Kontraindikasi artroskopi meliputi infeksi lokal pada kulit dan ankilosis komplit
sendi, sehingga sulit untuk dilakukan manuver. Pasien dengn koagulopati
hemofilia atau yan sedang mendapat terapi antikoagulan juga merupakan
kontraindikasi.

Komplikasi Artroskopi

Komplikasi artrskopi jarang terjadi dan meliputi :

1. Infeksi lokal sendi akibat sterilisasi yang mungkin kurang baik.


2. Injuri pada kartilago dan kapsula sendi. Injuri bisa dicegah dengan
meregangkan kavum sendi dengan irigasi normal salin. Sendi akan
sembuh, menimbulkan sedikit jaringan parut pada permukaan, yang mana
tidak menyebabkan gangguan fungsi sendi dalam waktu lama.
3. Hemarthosis dan artritis traumatik. Traumatik yang terjadi akibat
artroskopi biasanya berdurasi pendek. Pungsi dengan jarum aspirasi dapat
membuat pendarahan ringan pada sendi. Pendarahan ini bisa berhenti
sendiri dan bisa diminimalisasi dengan mencuci dengan normal salin
beberapa kali.
4. Inhibisi Quadricep.
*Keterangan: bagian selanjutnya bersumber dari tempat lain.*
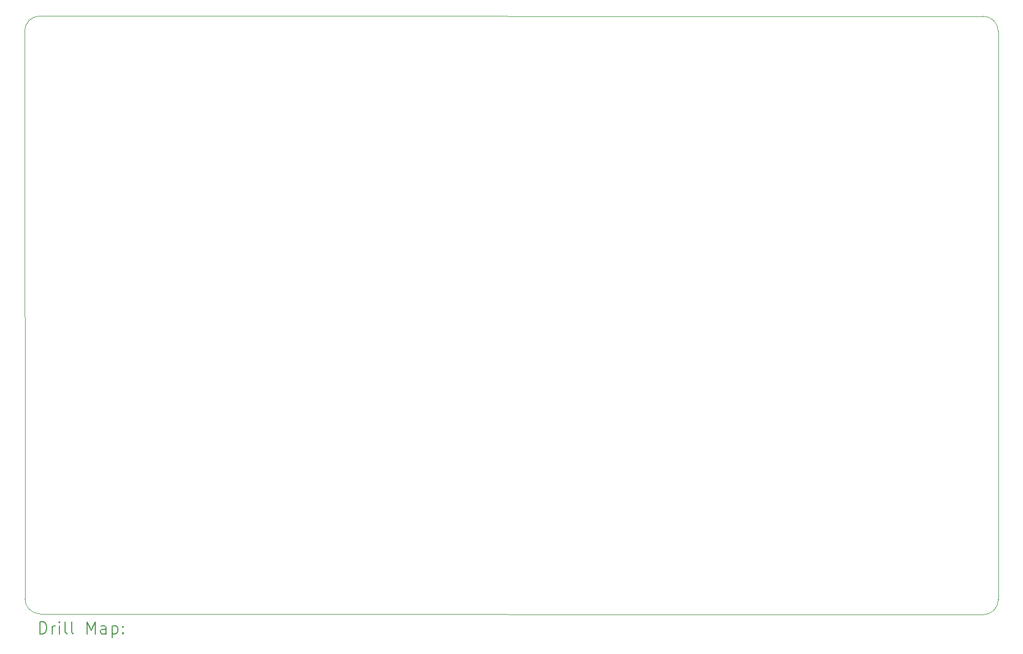
<source format=gbr>
%TF.GenerationSoftware,KiCad,Pcbnew,(6.0.7)*%
%TF.CreationDate,2022-09-07T21:34:10+00:00*%
%TF.ProjectId,zzsplit-bottom-right,7a7a7370-6c69-4742-9d62-6f74746f6d2d,rev?*%
%TF.SameCoordinates,Original*%
%TF.FileFunction,Drillmap*%
%TF.FilePolarity,Positive*%
%FSLAX45Y45*%
G04 Gerber Fmt 4.5, Leading zero omitted, Abs format (unit mm)*
G04 Created by KiCad (PCBNEW (6.0.7)) date 2022-09-07 21:34:10*
%MOMM*%
%LPD*%
G01*
G04 APERTURE LIST*
%ADD10C,0.100000*%
%ADD11C,0.200000*%
G04 APERTURE END LIST*
D10*
X7783400Y-4861000D02*
X23374400Y-4864000D01*
X23623402Y-5114000D02*
G75*
G03*
X23374400Y-4864000I-250002J0D01*
G01*
X7537400Y-14487000D02*
G75*
G03*
X7787400Y-14737000I250000J0D01*
G01*
X23623402Y-5114000D02*
X23626400Y-14500000D01*
X23374392Y-14750998D02*
X7787400Y-14737000D01*
X7533400Y-5111000D02*
X7537400Y-14487000D01*
X23374392Y-14750998D02*
G75*
G03*
X23626400Y-14500000I1008J250998D01*
G01*
X7783400Y-4861000D02*
G75*
G03*
X7533400Y-5111000I0J-250000D01*
G01*
D11*
X7786019Y-15066476D02*
X7786019Y-14866476D01*
X7833638Y-14866476D01*
X7862209Y-14876000D01*
X7881257Y-14895048D01*
X7890781Y-14914095D01*
X7900305Y-14952190D01*
X7900305Y-14980762D01*
X7890781Y-15018857D01*
X7881257Y-15037905D01*
X7862209Y-15056952D01*
X7833638Y-15066476D01*
X7786019Y-15066476D01*
X7986019Y-15066476D02*
X7986019Y-14933143D01*
X7986019Y-14971238D02*
X7995543Y-14952190D01*
X8005067Y-14942667D01*
X8024114Y-14933143D01*
X8043162Y-14933143D01*
X8109828Y-15066476D02*
X8109828Y-14933143D01*
X8109828Y-14866476D02*
X8100305Y-14876000D01*
X8109828Y-14885524D01*
X8119352Y-14876000D01*
X8109828Y-14866476D01*
X8109828Y-14885524D01*
X8233638Y-15066476D02*
X8214590Y-15056952D01*
X8205067Y-15037905D01*
X8205067Y-14866476D01*
X8338400Y-15066476D02*
X8319352Y-15056952D01*
X8309828Y-15037905D01*
X8309828Y-14866476D01*
X8566971Y-15066476D02*
X8566971Y-14866476D01*
X8633638Y-15009333D01*
X8700305Y-14866476D01*
X8700305Y-15066476D01*
X8881257Y-15066476D02*
X8881257Y-14961714D01*
X8871733Y-14942667D01*
X8852686Y-14933143D01*
X8814590Y-14933143D01*
X8795543Y-14942667D01*
X8881257Y-15056952D02*
X8862210Y-15066476D01*
X8814590Y-15066476D01*
X8795543Y-15056952D01*
X8786019Y-15037905D01*
X8786019Y-15018857D01*
X8795543Y-14999809D01*
X8814590Y-14990286D01*
X8862210Y-14990286D01*
X8881257Y-14980762D01*
X8976495Y-14933143D02*
X8976495Y-15133143D01*
X8976495Y-14942667D02*
X8995543Y-14933143D01*
X9033638Y-14933143D01*
X9052686Y-14942667D01*
X9062210Y-14952190D01*
X9071733Y-14971238D01*
X9071733Y-15028381D01*
X9062210Y-15047428D01*
X9052686Y-15056952D01*
X9033638Y-15066476D01*
X8995543Y-15066476D01*
X8976495Y-15056952D01*
X9157448Y-15047428D02*
X9166971Y-15056952D01*
X9157448Y-15066476D01*
X9147924Y-15056952D01*
X9157448Y-15047428D01*
X9157448Y-15066476D01*
X9157448Y-14942667D02*
X9166971Y-14952190D01*
X9157448Y-14961714D01*
X9147924Y-14952190D01*
X9157448Y-14942667D01*
X9157448Y-14961714D01*
M02*

</source>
Meskipun inhibisi quadricep biasanya terjadi akibat
injury traumatik sendi lutut, komplikasi dari operasi lutut atau artritis lutut.
Derajat ringan inhibisi quadricep bisa terjadi pasca tindakan artroskopi.
5. Prosedur ini menggunakan peralatan yang multipel, komplikasi yang
terjadi akibat malfungsi alat bisa terjadi. Pencegahannya adalah dengan
selalu melakukan double check peralatan sebelum tindakan.
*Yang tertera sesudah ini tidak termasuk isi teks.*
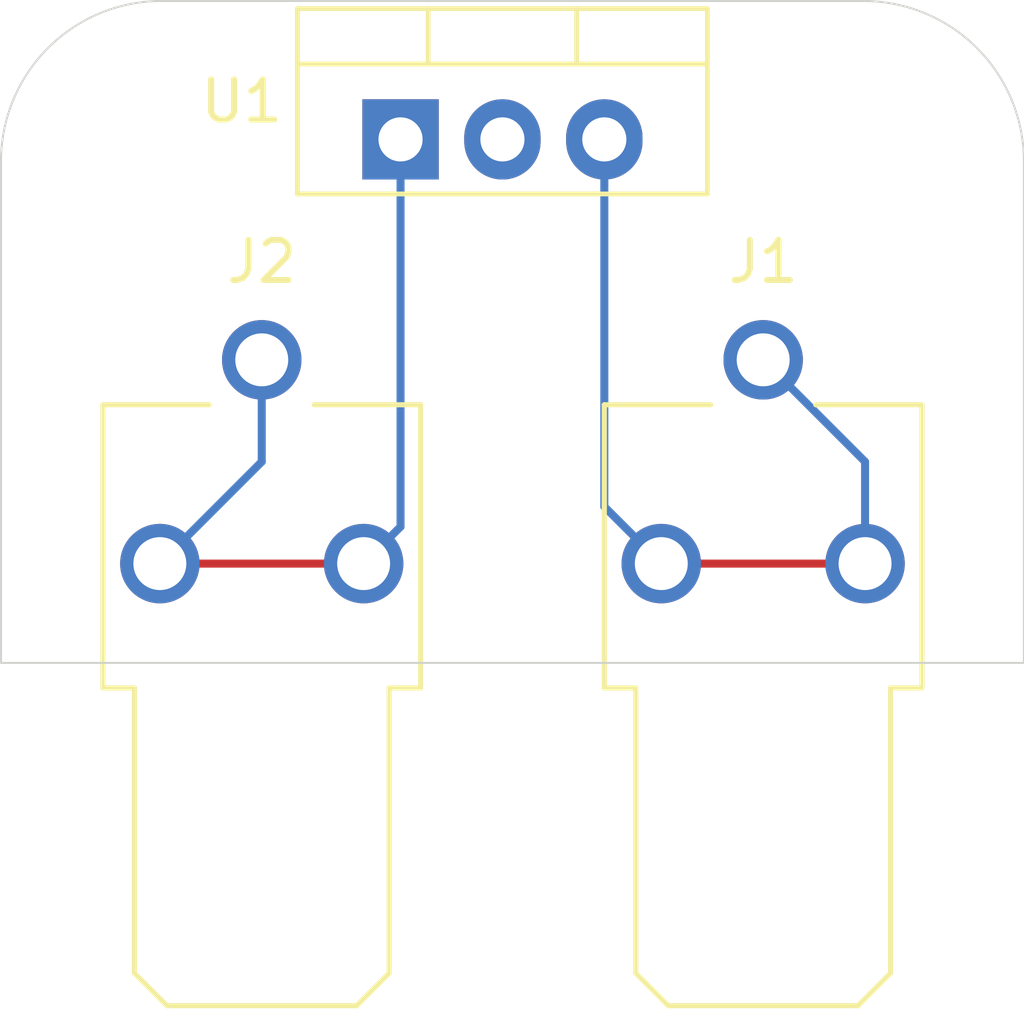
<source format=kicad_pcb>
(kicad_pcb
	(version 20241229)
	(generator "pcbnew")
	(generator_version "9.0")
	(general
		(thickness 1.6)
		(legacy_teardrops no)
	)
	(paper "A4")
	(layers
		(0 "F.Cu" signal)
		(2 "B.Cu" signal)
		(9 "F.Adhes" user "F.Adhesive")
		(11 "B.Adhes" user "B.Adhesive")
		(13 "F.Paste" user)
		(15 "B.Paste" user)
		(5 "F.SilkS" user "F.Silkscreen")
		(7 "B.SilkS" user "B.Silkscreen")
		(1 "F.Mask" user)
		(3 "B.Mask" user)
		(17 "Dwgs.User" user "User.Drawings")
		(19 "Cmts.User" user "User.Comments")
		(21 "Eco1.User" user "User.Eco1")
		(23 "Eco2.User" user "User.Eco2")
		(25 "Edge.Cuts" user)
		(27 "Margin" user)
		(31 "F.CrtYd" user "F.Courtyard")
		(29 "B.CrtYd" user "B.Courtyard")
		(35 "F.Fab" user)
		(33 "B.Fab" user)
		(39 "User.1" user)
		(41 "User.2" user)
		(43 "User.3" user)
		(45 "User.4" user)
	)
	(setup
		(pad_to_mask_clearance 0)
		(allow_soldermask_bridges_in_footprints no)
		(tenting front back)
		(pcbplotparams
			(layerselection 0x00000000_00000000_55555555_5755f5ff)
			(plot_on_all_layers_selection 0x00000000_00000000_00000000_00000000)
			(disableapertmacros no)
			(usegerberextensions no)
			(usegerberattributes yes)
			(usegerberadvancedattributes yes)
			(creategerberjobfile yes)
			(dashed_line_dash_ratio 12.000000)
			(dashed_line_gap_ratio 3.000000)
			(svgprecision 4)
			(plotframeref no)
			(mode 1)
			(useauxorigin no)
			(hpglpennumber 1)
			(hpglpenspeed 20)
			(hpglpendiameter 15.000000)
			(pdf_front_fp_property_popups yes)
			(pdf_back_fp_property_popups yes)
			(pdf_metadata yes)
			(pdf_single_document no)
			(dxfpolygonmode yes)
			(dxfimperialunits yes)
			(dxfusepcbnewfont yes)
			(psnegative no)
			(psa4output no)
			(plot_black_and_white yes)
			(sketchpadsonfab no)
			(plotpadnumbers no)
			(hidednponfab no)
			(sketchdnponfab yes)
			(crossoutdnponfab yes)
			(subtractmaskfromsilk no)
			(outputformat 1)
			(mirror no)
			(drillshape 1)
			(scaleselection 1)
			(outputdirectory "")
		)
	)
	(net 0 "")
	(net 1 "unconnected-(U1-VO-Pad2)")
	(net 2 "Net-(U1-ADJ)")
	(net 3 "Net-(U1-VI)")
	(footprint "Package_TO_SOT_THT:TO-220-3_Vertical" (layer "F.Cu") (at 206.96 100.95))
	(footprint "spades:KEYSTONE_4910" (layer "F.Cu") (at 216 111.525 90))
	(footprint "spades:KEYSTONE_4910" (layer "F.Cu") (at 203.5 111.525 90))
	(gr_arc
		(start 197 101.5)
		(mid 198.171573 98.671573)
		(end 201 97.5)
		(stroke
			(width 0.05)
			(type default)
		)
		(layer "Edge.Cuts")
		(uuid "040fee3d-4588-45ef-991d-bb838b6cfb59")
	)
	(gr_line
		(start 201 97.5)
		(end 218.5 97.5)
		(stroke
			(width 0.05)
			(type default)
		)
		(layer "Edge.Cuts")
		(uuid "420dfc08-5b0e-49da-affa-38195a7af241")
	)
	(gr_line
		(start 222.5 114)
		(end 197 114)
		(stroke
			(width 0.05)
			(type default)
		)
		(layer "Edge.Cuts")
		(uuid "43a1647a-cfb9-42f0-a783-e2d2785dcefd")
	)
	(gr_line
		(start 197 114)
		(end 197 101.5)
		(stroke
			(width 0.05)
			(type default)
		)
		(layer "Edge.Cuts")
		(uuid "73de4246-a522-4034-87d9-63c96a71e4ea")
	)
	(gr_arc
		(start 218.5 97.5)
		(mid 221.328427 98.671573)
		(end 222.5 101.5)
		(stroke
			(width 0.05)
			(type default)
		)
		(layer "Edge.Cuts")
		(uuid "d84fd230-e7ec-481e-b6a0-1bc5873a5b91")
	)
	(gr_line
		(start 222.5 101.5)
		(end 222.5 114)
		(stroke
			(width 0.05)
			(type default)
		)
		(layer "Edge.Cuts")
		(uuid "dd13742f-9493-4042-b7f3-99a5e7a073e0")
	)
	(segment
		(start 206.04 111.525)
		(end 200.96 111.525)
		(width 0.2)
		(layer "F.Cu")
		(net 2)
		(uuid "2ccdd90a-c0cf-4dea-8cf3-3d7c22bb8165")
	)
	(segment
		(start 200.96 111.525)
		(end 203.5 108.985)
		(width 0.2)
		(layer "B.Cu")
		(net 2)
		(uuid "0bc9185a-a929-4796-8c31-47d8148e3ccd")
	)
	(segment
		(start 203.5 108.985)
		(end 203.5 106.445)
		(width 0.2)
		(layer "B.Cu")
		(net 2)
		(uuid "242332cf-7e17-482c-bc8c-9d54761e70a2")
	)
	(segment
		(start 206.96 100.95)
		(end 206.96 110.605)
		(width 0.2)
		(layer "B.Cu")
		(net 2)
		(uuid "82887665-50f3-4481-b6ea-397d41fc2e9f")
	)
	(segment
		(start 206.96 110.605)
		(end 206.04 111.525)
		(width 0.2)
		(layer "B.Cu")
		(net 2)
		(uuid "ea8dad2f-d089-4c90-98f0-7a5c55f53b49")
	)
	(segment
		(start 213.46 111.525)
		(end 218.54 111.525)
		(width 0.2)
		(layer "F.Cu")
		(net 3)
		(uuid "8f9b110d-a557-45b9-acc4-15ef8a31b850")
	)
	(segment
		(start 212.04 110.105)
		(end 212.04 100.95)
		(width 0.2)
		(layer "B.Cu")
		(net 3)
		(uuid "5af1aa38-318a-4ffd-aa9c-1f70c9750da3")
	)
	(segment
		(start 216 106.445)
		(end 218.54 108.985)
		(width 0.2)
		(layer "B.Cu")
		(net 3)
		(uuid "8113985e-c24e-4534-924b-cb5e5fee0da4")
	)
	(segment
		(start 213.46 111.525)
		(end 212.04 110.105)
		(width 0.2)
		(layer "B.Cu")
		(net 3)
		(uuid "ba8da901-eba4-497f-a81f-8b92bad58ed9")
	)
	(segment
		(start 218.54 108.985)
		(end 218.54 111.525)
		(width 0.2)
		(layer "B.Cu")
		(net 3)
		(uuid "c4a21b53-1b33-47c9-b986-0e3d7bbf2f5f")
	)
	(embedded_fonts no)
)

</source>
Pada penelitian prospektif lain mengenai komplikasi artroskopi, juga bisa


didapatkan komplikasi tambahan berikut yang mungkin terjadi : kejang, gout,
portal selulitis, nyeri ankle, drainase sendi yang tidak adekuat dan gejala
vasovagal.
8

Kesimpulan

Perbedaan utama antara artroskopi medis dan surgikal adalah pada tujuan
tindakan. Bila seorang ortopedist melakukan artroskopi surgikal untuk tindakan,
sementara rheumatologist melakukan medikal artroskopi untuk diagnostik dan
penelitian. Meskipun banyak penyakit sendi bisa dievaluasi secara klinis dan
laboratorium, medikal artroskopi bisa memberuiakan solusi diagnostik pada kasus
yang masih belum jelas, karena memberikan visualisasi sinovium langsung dan
bisa membantu untuk pengambilan biopsi. Artroskopi medis merupakan suatu
prosedur yang aman dengan aplikasi asepsis yang ketat. Tindakan ini akan
menjadi penunjang yang sangat berguna pada praktisi rheumatologist.